Daily injections of human growth hormone (HGH) appear to counteract the devastating and sometimes deadly effects of weight loss and atrophy often seen in AIDS patients, according to a study published in the latest issue of the Annals of Internal Medicine. But other reports in the same issue suggest that the therapy's effectiveness is far from proven.
In a multicenter trial led by Morris Schambelan of the University of California, San Francisco (UCSF), 90 AIDS patients placed on a daily HGH regimen gained back on average 3 kilograms of muscle, while those given a placebo did not gain back any. The hormone strengthened the patients, who performed better on treadmill tests after the 3-month trial. For AIDS patients on appetite stimulants, commonly prescribed by physicians, fat accounts for much of the weight gain. "What this therapy has done is show that there is a clear-cut possibility of ameliorating the lean-tissue depletion," Schambelan says.
But a second study in the same issue suggests that large doses may be required to achieve clear-cut benefits. Researchers at the University of New Mexico School of Medicine gave 15 AIDS patients smaller doses of HGH and saw only slight weight increases. The authors concluded that they could not recommend "sustained therapy" with small amounts of the hormone.
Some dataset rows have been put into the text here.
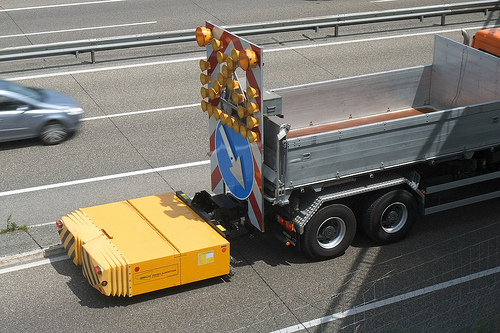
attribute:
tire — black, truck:
[305, 181, 430, 253]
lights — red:
[206, 127, 308, 243]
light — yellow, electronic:
[193, 24, 215, 54]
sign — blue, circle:
[191, 15, 279, 234]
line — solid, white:
[1, 159, 207, 194]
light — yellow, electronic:
[235, 118, 263, 144]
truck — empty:
[135, 30, 493, 276]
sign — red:
[193, 17, 268, 235]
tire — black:
[29, 104, 96, 163]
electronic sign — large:
[56, 191, 231, 303]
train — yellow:
[48, 181, 242, 302]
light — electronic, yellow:
[207, 106, 227, 128]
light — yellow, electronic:
[245, 87, 257, 100]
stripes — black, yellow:
[56, 225, 105, 297]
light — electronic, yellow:
[248, 102, 256, 112]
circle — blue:
[205, 115, 267, 215]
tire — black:
[288, 182, 430, 286]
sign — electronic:
[192, 36, 306, 173]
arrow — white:
[213, 122, 248, 194]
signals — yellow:
[192, 15, 268, 240]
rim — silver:
[313, 211, 343, 251]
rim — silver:
[380, 204, 410, 234]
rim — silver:
[45, 124, 65, 147]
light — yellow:
[193, 28, 255, 153]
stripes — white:
[203, 125, 264, 228]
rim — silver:
[372, 194, 417, 244]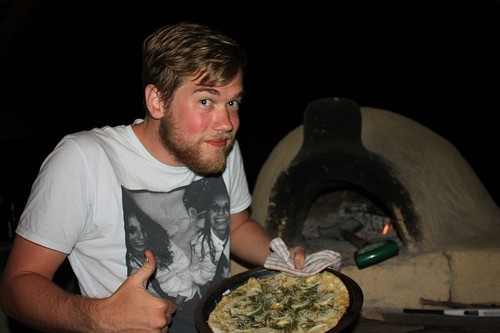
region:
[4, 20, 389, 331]
man holding plate with cloth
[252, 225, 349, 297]
cloth is white and plaid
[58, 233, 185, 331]
man has thumb up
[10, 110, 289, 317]
man wearing white shirt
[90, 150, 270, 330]
shirt has photograph on front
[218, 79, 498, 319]
stone oven in background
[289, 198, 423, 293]
shovel inside stone oven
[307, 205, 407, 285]
shovel has green handle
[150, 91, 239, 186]
man has brown beard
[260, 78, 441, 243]
stone oven has black opening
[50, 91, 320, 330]
a man holding a pizza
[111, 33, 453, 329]
a man holding a cooked pizza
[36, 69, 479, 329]
a man holding a baked pizza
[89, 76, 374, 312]
a man holding a small pizza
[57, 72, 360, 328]
a man holding a small cooked pizza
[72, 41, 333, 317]
a man holding a small baked pizza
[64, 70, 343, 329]
a man giving a thumbs up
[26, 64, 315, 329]
a man with a beard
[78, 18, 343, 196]
a man with blond hair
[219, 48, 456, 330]
a stone oven for cooking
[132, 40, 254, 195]
the man has beard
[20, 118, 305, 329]
the man is wearing a shirt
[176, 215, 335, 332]
man is holding a pie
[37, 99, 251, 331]
man is wearing a shirt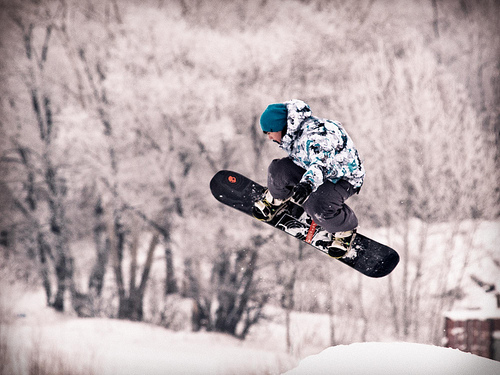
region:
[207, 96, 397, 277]
Man on snowboard in air.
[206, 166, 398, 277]
Snowboard with red decorations.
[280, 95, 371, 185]
Green designs on jacket.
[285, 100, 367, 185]
Black designs on jacket.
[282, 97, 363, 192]
Long sleeves on jacket.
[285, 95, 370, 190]
Multicolored jacket with hood.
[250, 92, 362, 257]
Man wearing teal colored hat.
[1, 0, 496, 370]
Snow on top of tall trees.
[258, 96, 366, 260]
Man wearing black glove on left hand.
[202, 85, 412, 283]
The man is currently snowboarding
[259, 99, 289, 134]
Blue cap on his head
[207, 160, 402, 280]
Black and orange snowboard being ridden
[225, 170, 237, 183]
Orange logo on the front of the board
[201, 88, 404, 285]
Man in air after hitting a ramp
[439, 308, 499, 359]
Brick fence in background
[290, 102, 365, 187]
White, black and blue hoodie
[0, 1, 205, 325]
Patch of trees in the background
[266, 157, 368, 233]
Gray pants being worn by the snowboarder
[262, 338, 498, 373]
Mound of snow under the snowboarder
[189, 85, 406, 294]
A person in the air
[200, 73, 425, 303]
A person snowboarding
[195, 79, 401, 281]
a person on a snowboard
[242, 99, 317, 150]
A person wearing a knit cap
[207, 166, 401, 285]
black snowboard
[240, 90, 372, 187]
A person wearing a white sweater with prints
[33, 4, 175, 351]
trees covered with snow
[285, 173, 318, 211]
hand wearing a black glove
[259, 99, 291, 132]
blue hat on snowboarder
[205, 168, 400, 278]
a black snowboard with white and red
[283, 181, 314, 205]
the left hand with black glove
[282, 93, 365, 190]
coat with black green and white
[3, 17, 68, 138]
snow filled trees in the forest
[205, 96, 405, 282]
snowboarder is in the air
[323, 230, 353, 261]
black shoe on the snowboarder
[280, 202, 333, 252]
white and black designs on snowboard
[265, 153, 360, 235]
black pants on the snowboarder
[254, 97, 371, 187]
man with blue had and winter coat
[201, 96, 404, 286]
snowboarder in midair.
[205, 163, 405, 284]
Black snowboard under the person.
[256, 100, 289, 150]
Hat on the person.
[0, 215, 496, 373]
snow covering the ground.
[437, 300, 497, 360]
building in the background.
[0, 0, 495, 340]
Trees in the background.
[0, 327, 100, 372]
Brown brush on the ground.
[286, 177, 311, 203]
Black gloves on the hand.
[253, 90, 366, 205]
black, white, blue, and gray jacket.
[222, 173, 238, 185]
Red emblem on snowboard.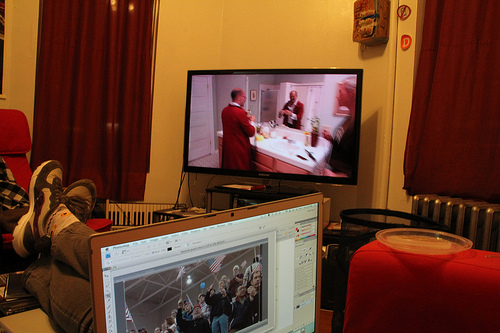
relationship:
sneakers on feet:
[11, 159, 97, 256] [11, 156, 99, 257]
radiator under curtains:
[407, 195, 499, 253] [402, 2, 499, 202]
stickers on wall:
[396, 2, 413, 52] [9, 2, 426, 223]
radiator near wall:
[407, 195, 499, 253] [9, 2, 426, 223]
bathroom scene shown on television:
[188, 73, 356, 178] [184, 68, 364, 186]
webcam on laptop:
[230, 210, 239, 217] [88, 190, 325, 331]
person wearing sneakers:
[11, 159, 101, 331] [11, 159, 97, 256]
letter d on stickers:
[401, 37, 412, 48] [396, 2, 413, 52]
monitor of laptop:
[101, 202, 317, 331] [88, 190, 325, 331]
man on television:
[219, 89, 257, 172] [184, 68, 364, 186]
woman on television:
[321, 75, 357, 177] [184, 68, 364, 186]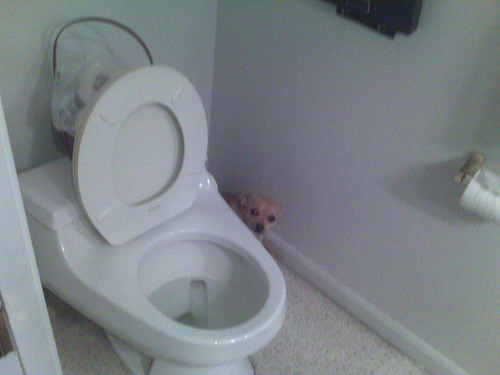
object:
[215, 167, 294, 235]
coat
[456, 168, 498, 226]
toilet tissue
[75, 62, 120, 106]
toilet tissue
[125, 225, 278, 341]
rim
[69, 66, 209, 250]
lid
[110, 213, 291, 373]
toilet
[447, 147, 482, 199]
holder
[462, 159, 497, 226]
toilet paper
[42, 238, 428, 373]
carpet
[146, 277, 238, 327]
water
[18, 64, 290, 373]
toilet bowl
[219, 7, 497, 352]
wall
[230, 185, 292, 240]
dog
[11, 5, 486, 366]
bathroom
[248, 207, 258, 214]
eye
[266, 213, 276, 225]
eye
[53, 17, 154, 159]
basket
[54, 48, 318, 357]
seat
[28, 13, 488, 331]
photo indoors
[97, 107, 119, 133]
stopper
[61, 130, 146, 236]
toilet seat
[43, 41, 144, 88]
toilet paper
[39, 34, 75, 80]
plastic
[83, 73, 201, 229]
bottom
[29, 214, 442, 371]
ground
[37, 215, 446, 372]
floor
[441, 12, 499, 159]
shadow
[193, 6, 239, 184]
corner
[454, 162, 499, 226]
roll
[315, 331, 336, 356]
patch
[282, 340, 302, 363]
patch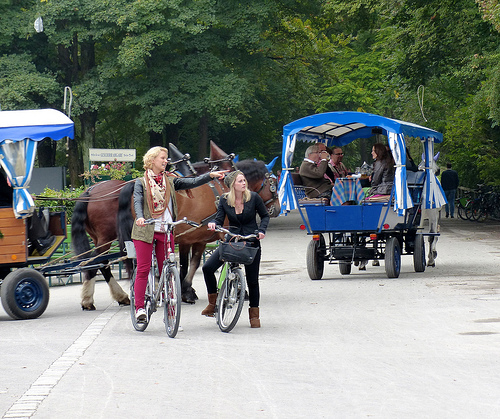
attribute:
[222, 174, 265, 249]
woman — blonde, pointing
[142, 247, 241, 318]
bikes — parked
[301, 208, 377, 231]
carriage — blue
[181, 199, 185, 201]
horse — brown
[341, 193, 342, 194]
tablecloth — pink, plaid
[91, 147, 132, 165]
sign — blue, white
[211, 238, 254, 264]
basket — black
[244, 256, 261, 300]
jeans — black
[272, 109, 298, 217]
curtains — blue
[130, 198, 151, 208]
jacket — gray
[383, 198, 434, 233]
wagon — blue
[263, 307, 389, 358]
road — paved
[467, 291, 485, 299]
mark — black, spotted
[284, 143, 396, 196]
people — sitting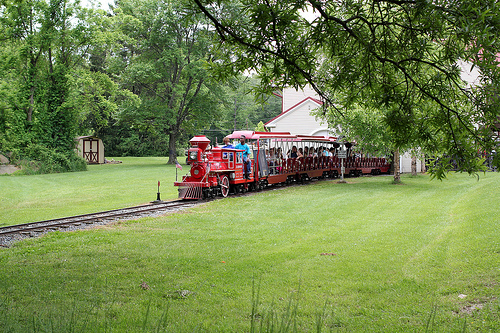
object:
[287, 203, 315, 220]
grass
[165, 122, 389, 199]
train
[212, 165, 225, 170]
red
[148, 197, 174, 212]
tracks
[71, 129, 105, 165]
shed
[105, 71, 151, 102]
distance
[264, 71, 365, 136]
building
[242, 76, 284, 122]
background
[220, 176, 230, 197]
wheel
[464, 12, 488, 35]
leaves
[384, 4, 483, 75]
tree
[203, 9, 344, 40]
branch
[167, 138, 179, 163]
trunk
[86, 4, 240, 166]
tree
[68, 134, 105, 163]
barn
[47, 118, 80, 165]
bushes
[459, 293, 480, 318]
cut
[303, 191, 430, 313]
lawn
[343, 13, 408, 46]
branches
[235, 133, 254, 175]
conductor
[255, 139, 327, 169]
people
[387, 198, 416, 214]
green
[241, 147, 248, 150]
blue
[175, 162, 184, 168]
flag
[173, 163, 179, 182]
pole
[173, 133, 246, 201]
engine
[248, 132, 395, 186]
cars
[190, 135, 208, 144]
smoke stack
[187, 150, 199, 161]
head light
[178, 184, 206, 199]
cowcatcher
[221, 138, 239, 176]
engineers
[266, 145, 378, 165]
passengers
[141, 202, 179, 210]
guage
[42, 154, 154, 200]
yard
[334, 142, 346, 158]
sign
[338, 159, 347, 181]
pole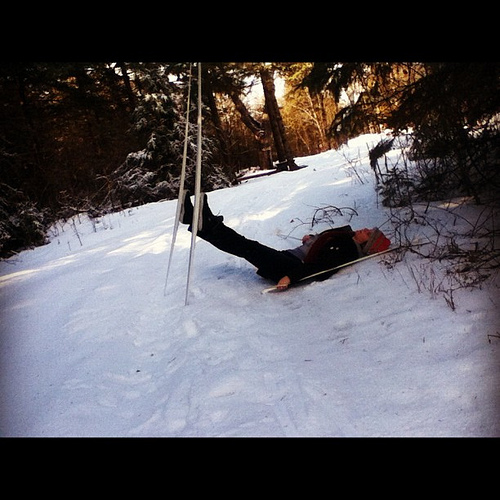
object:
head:
[354, 227, 389, 254]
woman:
[178, 189, 392, 290]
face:
[355, 228, 375, 242]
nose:
[363, 227, 367, 230]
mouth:
[357, 231, 362, 235]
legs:
[208, 227, 243, 258]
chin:
[351, 231, 356, 237]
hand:
[277, 275, 290, 290]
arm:
[293, 247, 341, 284]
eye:
[368, 232, 371, 237]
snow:
[110, 306, 171, 342]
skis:
[163, 60, 202, 303]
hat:
[363, 227, 391, 255]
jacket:
[303, 224, 362, 270]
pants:
[188, 216, 304, 283]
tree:
[27, 59, 105, 222]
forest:
[0, 57, 500, 262]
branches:
[103, 75, 164, 116]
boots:
[180, 191, 223, 231]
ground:
[251, 336, 367, 389]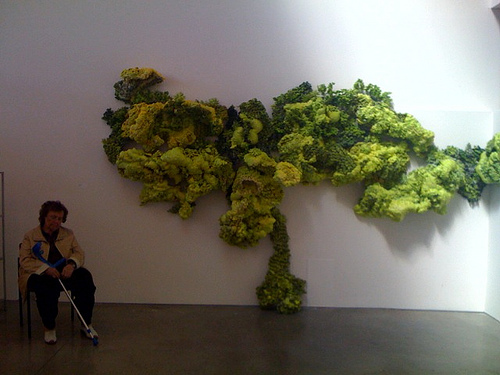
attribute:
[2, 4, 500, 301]
wall — green, grey, white, long, wide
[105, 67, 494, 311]
art — green, big, huge, massive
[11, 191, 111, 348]
woman — sitting, white, old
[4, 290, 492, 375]
floor — grey, dark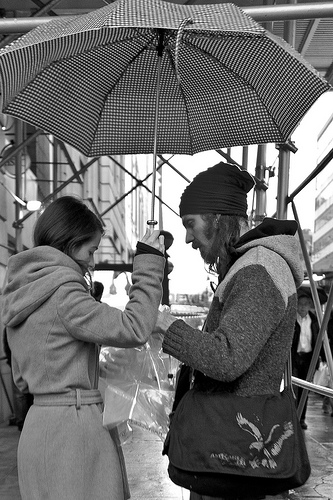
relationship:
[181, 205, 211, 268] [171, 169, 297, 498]
face of man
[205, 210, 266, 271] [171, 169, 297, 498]
hair of man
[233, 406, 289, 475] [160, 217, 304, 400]
eagle on hoodie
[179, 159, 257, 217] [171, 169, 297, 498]
beanie on man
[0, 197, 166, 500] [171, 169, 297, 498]
person with bohemian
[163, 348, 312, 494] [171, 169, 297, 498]
bag of man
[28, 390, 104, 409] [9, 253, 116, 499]
belt on coat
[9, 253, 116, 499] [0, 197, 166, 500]
coat of person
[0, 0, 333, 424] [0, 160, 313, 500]
construction pylon above couple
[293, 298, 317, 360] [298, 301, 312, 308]
man wearing glasses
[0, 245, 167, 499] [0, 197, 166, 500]
coat of person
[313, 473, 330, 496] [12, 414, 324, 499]
crack in tarmac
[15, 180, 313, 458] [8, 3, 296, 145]
couple under umbrella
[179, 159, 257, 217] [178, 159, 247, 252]
beanie on head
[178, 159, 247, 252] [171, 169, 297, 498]
head of man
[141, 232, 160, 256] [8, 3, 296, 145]
hand holding umbrella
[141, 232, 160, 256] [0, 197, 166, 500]
hand of person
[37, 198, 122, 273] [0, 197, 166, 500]
head of person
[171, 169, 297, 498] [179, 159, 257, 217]
man with beanie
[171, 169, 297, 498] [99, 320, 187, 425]
man holding plastic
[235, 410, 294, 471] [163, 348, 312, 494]
eagle on bag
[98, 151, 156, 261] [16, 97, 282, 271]
building behind construction pylon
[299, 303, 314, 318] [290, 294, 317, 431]
face of man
Schambelan says the results are "not that different," pointing to the smaller number of patients in the New Mexico study and the fact that patients in the UCSF study received on average six times as much HGH. However, in an editorial in the same issue, Christos Mantzoros and Alan Moses of Boston's Beth Israel Deaconess Medical Center argue that the "jury is still out" on the costly HGH treatment. The studies, they conclude, only provide "strong impetus for additional research."